--- Exercise brief ---
Copy out, word for word, every line from the start of the records through the line that contains "state / province: San Luis Potosí".

--- START OF Extracted material ---

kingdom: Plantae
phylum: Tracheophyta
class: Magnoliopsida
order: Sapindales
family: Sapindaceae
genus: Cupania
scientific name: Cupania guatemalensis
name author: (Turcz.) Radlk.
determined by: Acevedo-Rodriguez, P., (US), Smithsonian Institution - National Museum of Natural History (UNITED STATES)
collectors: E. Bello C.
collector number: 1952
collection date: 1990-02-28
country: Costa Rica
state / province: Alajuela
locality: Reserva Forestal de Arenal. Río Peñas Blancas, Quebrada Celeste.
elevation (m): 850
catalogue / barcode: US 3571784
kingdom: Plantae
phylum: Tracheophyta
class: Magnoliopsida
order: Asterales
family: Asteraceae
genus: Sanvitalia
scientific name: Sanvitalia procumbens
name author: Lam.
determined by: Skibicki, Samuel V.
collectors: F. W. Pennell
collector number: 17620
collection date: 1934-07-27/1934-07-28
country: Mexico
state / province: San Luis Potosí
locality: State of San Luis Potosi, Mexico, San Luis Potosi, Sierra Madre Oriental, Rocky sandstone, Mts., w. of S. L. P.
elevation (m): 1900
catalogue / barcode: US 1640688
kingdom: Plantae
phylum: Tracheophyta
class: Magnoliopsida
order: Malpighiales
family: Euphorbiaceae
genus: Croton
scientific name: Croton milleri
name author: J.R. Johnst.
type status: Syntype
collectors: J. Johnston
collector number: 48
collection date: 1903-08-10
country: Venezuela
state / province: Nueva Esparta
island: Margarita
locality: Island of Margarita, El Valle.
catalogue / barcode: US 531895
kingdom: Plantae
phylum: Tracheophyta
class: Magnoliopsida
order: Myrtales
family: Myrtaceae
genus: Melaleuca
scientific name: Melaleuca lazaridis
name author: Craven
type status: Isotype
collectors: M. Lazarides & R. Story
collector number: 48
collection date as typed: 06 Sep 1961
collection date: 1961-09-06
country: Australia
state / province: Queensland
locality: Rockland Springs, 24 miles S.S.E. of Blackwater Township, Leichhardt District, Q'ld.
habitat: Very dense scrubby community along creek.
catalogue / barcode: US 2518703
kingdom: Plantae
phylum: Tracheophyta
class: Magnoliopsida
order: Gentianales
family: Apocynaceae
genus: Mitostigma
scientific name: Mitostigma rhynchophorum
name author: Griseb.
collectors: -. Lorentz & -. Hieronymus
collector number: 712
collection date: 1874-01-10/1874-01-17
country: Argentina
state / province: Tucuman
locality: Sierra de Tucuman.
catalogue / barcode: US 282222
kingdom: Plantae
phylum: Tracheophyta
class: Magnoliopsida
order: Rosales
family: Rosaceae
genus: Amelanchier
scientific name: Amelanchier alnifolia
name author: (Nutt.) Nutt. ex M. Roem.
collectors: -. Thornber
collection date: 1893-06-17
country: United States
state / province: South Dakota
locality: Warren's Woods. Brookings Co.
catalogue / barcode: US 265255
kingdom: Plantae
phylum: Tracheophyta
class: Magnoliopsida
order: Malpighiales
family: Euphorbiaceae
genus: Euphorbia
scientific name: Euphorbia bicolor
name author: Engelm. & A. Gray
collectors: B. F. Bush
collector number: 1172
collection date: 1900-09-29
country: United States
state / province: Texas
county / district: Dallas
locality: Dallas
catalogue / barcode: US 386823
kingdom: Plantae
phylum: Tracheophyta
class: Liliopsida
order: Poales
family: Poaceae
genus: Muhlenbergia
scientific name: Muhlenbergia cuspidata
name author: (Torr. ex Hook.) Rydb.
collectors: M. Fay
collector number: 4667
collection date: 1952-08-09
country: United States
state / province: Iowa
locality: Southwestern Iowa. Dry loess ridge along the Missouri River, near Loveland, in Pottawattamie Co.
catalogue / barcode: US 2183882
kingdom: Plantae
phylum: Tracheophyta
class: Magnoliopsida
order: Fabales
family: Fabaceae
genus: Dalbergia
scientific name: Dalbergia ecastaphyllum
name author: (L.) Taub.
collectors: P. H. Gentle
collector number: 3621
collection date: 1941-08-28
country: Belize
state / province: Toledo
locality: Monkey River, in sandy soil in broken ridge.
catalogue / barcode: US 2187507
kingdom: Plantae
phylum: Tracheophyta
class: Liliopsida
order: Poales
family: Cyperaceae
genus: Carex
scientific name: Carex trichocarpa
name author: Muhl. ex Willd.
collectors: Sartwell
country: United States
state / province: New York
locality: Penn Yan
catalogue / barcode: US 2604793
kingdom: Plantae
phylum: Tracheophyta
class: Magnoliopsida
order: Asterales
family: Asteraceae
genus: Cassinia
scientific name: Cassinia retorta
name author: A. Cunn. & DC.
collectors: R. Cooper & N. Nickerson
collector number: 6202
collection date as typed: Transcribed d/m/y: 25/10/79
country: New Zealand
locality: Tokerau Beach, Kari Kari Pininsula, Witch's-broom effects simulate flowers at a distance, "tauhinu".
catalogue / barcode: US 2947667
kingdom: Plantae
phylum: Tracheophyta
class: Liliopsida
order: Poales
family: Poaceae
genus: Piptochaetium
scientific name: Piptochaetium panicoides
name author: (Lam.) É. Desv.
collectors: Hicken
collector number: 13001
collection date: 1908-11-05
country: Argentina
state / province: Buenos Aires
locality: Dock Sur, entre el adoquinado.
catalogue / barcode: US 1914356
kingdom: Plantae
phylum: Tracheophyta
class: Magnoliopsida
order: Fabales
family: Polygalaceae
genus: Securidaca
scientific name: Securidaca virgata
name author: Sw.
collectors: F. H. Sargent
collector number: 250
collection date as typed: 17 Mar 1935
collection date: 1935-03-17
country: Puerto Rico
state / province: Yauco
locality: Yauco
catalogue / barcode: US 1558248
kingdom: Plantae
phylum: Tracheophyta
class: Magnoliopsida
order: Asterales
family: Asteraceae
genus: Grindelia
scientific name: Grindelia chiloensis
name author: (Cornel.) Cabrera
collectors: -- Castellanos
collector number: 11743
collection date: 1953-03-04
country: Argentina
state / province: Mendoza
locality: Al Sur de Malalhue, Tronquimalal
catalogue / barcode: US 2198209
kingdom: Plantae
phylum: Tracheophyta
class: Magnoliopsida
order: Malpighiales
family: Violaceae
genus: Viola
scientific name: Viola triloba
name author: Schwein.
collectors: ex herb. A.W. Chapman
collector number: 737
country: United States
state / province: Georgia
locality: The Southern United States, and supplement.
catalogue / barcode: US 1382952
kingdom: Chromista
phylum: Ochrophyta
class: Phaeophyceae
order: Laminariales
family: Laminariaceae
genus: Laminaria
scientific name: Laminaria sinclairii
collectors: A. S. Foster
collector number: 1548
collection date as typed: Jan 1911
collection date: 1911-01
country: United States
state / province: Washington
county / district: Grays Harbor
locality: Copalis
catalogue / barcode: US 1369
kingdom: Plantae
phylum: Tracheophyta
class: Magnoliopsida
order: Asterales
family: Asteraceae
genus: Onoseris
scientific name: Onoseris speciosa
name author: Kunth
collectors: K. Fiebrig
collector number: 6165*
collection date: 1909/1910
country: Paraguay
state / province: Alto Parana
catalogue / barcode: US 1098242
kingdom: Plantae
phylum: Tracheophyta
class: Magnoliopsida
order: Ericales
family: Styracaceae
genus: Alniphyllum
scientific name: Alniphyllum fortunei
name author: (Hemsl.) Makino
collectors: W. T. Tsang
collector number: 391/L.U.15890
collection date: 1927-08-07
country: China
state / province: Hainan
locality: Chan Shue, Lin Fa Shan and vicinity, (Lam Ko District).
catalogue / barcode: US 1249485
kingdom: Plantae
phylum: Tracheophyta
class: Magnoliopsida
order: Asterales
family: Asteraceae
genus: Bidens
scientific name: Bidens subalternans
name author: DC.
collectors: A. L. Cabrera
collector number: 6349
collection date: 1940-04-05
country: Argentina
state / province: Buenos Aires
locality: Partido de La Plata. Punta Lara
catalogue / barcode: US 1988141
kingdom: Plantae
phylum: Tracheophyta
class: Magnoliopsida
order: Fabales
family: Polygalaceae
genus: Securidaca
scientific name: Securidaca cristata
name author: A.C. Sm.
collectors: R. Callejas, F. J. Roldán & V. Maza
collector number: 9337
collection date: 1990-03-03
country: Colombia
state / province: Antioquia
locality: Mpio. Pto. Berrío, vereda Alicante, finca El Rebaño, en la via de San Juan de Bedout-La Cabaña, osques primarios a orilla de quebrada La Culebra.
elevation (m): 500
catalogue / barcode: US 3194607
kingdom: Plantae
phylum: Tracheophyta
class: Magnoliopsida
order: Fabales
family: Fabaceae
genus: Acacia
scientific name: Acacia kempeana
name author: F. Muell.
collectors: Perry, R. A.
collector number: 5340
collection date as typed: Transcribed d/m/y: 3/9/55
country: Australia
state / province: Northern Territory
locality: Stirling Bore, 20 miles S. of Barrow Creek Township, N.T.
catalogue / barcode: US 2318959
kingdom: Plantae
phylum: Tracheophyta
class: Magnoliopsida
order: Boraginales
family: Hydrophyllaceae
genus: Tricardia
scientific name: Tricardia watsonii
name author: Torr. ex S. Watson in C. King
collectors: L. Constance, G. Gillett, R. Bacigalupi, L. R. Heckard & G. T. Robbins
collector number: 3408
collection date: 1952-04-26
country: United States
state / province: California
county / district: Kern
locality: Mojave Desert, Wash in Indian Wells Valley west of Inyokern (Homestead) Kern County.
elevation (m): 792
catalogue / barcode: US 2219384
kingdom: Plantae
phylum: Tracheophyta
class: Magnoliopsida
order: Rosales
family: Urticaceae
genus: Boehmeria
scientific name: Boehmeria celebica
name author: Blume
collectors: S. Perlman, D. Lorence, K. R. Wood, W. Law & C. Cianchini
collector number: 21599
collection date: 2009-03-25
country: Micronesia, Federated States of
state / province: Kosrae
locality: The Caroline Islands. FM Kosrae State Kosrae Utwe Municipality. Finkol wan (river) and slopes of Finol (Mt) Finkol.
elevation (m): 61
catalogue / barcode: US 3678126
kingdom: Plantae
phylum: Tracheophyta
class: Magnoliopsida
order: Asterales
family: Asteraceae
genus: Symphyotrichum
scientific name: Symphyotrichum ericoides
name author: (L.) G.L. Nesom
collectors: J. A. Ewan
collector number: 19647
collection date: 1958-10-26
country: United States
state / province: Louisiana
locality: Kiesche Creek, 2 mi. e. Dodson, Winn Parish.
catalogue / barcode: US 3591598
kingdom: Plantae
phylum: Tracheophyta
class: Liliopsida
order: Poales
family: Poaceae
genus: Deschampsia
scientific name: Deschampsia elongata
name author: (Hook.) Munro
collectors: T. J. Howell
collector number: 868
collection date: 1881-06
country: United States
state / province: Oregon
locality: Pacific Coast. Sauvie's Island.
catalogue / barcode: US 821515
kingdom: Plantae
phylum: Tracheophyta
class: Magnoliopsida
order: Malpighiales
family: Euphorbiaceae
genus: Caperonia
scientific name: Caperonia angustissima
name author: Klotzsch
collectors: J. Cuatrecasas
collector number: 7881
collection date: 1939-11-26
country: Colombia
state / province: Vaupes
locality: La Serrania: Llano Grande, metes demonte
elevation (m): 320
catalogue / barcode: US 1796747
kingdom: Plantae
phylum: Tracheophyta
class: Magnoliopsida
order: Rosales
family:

--- END OF Extracted material ---

--- Task output ---
kingdom: Plantae
phylum: Tracheophyta
class: Magnoliopsida
order: Sapindales
family: Sapindaceae
genus: Cupania
scientific name: Cupania guatemalensis
name author: (Turcz.) Radlk.
determined by: Acevedo-Rodriguez, P., (US), Smithsonian Institution - National Museum of Natural History (UNITED STATES)
collectors: E. Bello C.
collector number: 1952
collection date: 1990-02-28
country: Costa Rica
state / province: Alajuela
locality: Reserva Forestal de Arenal. Río Peñas Blancas, Quebrada Celeste.
elevation (m): 850
catalogue / barcode: US 3571784
kingdom: Plantae
phylum: Tracheophyta
class: Magnoliopsida
order: Asterales
family: Asteraceae
genus: Sanvitalia
scientific name: Sanvitalia procumbens
name author: Lam.
determined by: Skibicki, Samuel V.
collectors: F. W. Pennell
collector number: 17620
collection date: 1934-07-27/1934-07-28
country: Mexico
state / province: San Luis Potosí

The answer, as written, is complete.